After this opening sequence, the director shifts the action to a drab college campus where three identical-looking blondes, Candy (Vanessa Hudgens), Brit (Ashley Benson), and Cotty (Rachel Korine), bemoan the lack of funds that would allow them to partake of the spring-break dream. When hitting up religious-minded fellow student and travel companion Faith (Selena Gomez) doesn’t secure the necessary dough, they rob a diner and make their way down to Florida where they begin the rounds of partying and female bonding. However, soon after they arrive, the quartet is arrested only to get bailed out by a would-be rapper and drug dealer, Alien (James Franco, sporting his now-infamous cornrows and silver grill). Hanging out with this very strange individual at his beachfront mansion, the girls become enamored of the guns, drugs, and money that are everywhere to be found in Alien’s digs and, after Faith’s early defection, the remaining girls join their new companion in a life of crime, culminating in the assassination of a rival drug dealer.

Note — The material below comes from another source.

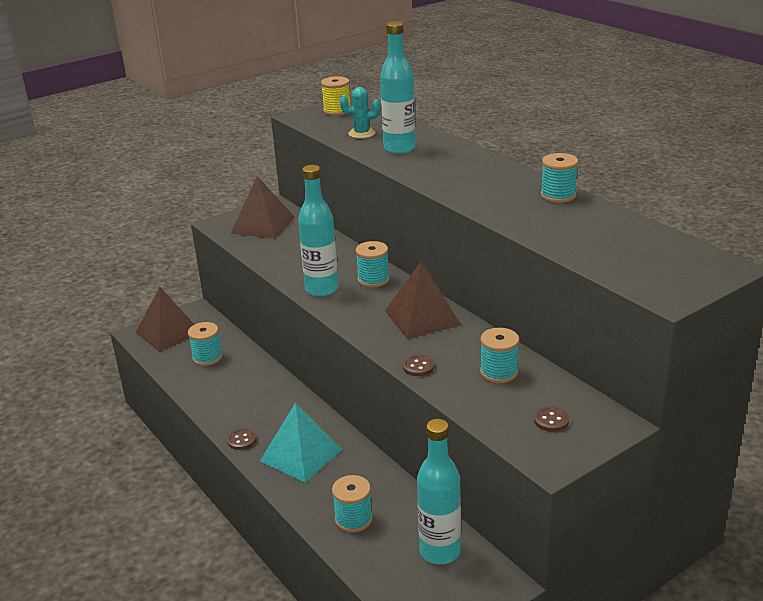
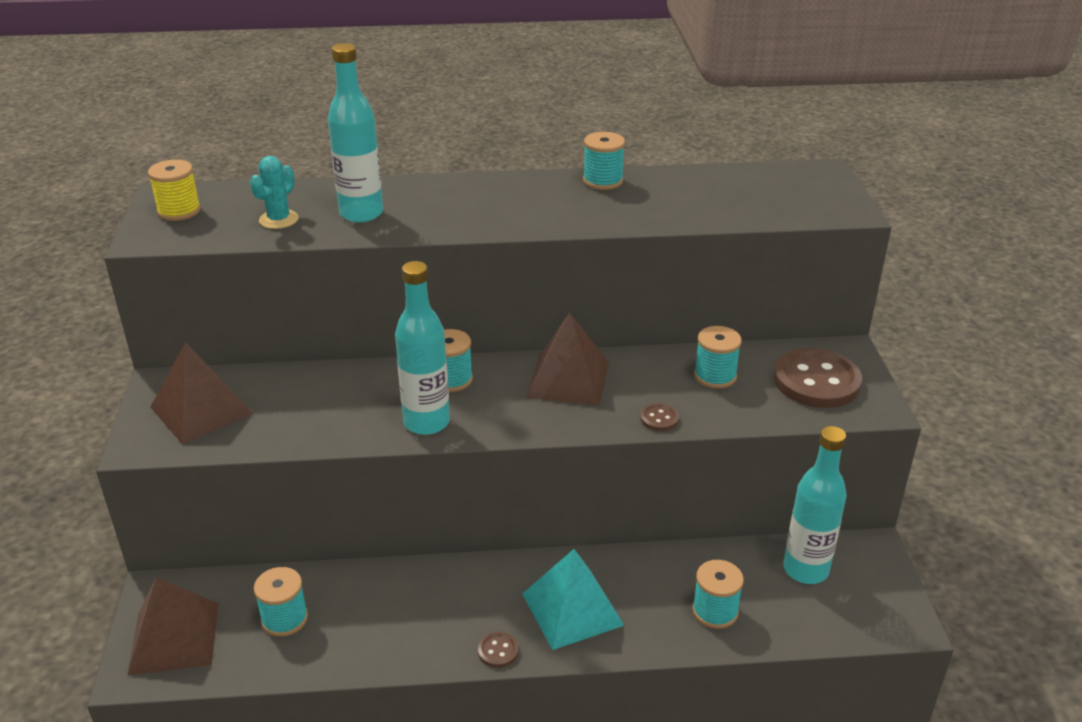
camera: 60 degrees left, 5 degrees up
(551, 420) = (816, 381): brown button -> brown button, size x2.33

Or do they? One of the effects of Korine’s feverish, hypnotic style is that the whole thing feels like a fantasy—or rather a nightmare perversion of the American dream. Dictated by the expectations that St. Petersburg, Florida is the best place on Earth for two weeks every year—a sentiment repeated in voiceover by Faith despite all visual evidence to the contrary—and then finding those hopes dashed with their arrest, the women live out another fantasy. If snorting lines of coke and fucking is one aspect of American privilege that we wink at, then gangsterism is the dark side of that lifestyle, an extension of the same impulses (sex and power) that dictate why kids flock to Florida every year in the first place—and a culture similarly mainstreamed by MTV.
Korine’s movie doesn’t have a whole lot to say about the relationship between these two fantasy realms (except to suggest that the sense of lurking violence that underlines spring breaking with its intimations of potential rape, finds natural expression in the related impulse of St. Pete’s other economic center), but it doesn’t really have to. Spinning a hypnotic, repetitive web of sound and images, Korine crafts a vision, not an argument, but a no less beguilingly weird (and occasionally repulsive) one at that.
Even some of the film’s more intellectually feeble conceits, such as juxtaposing the girls’ telephone calls home to their parents with footage of their not-so-innocent behavior that proves them liars, becomes part of the warp and woof of the film’s texture the more these sequences are repeated. Only Faith’s plight (no irony apparently intended in her naming) and her unsuccessful search for utopia brings the film too close to the sort of character-based drama it has no business trading in. But for the most part, as the movie spins into more and more gonzo territory, two of the girls sticking around long after all their classmates have gone home, the oozy surreality takes over completely and the sense of endlessness, of being stuck in a world that obeys its own logic and leaves no room for escape, becomes overwhelming. Desperately, the characters repeat the refrain “Spring break forever!” In one regard, it’s a hollow sentiment, a lament for their inability to achieve the traditional thrills promised by MTV. In another, more significant sense, however, it’s an accurate descriptor of the film’s K-hole sensibility. For Korine, spring break is a beautiful nightmare from which we will never awake.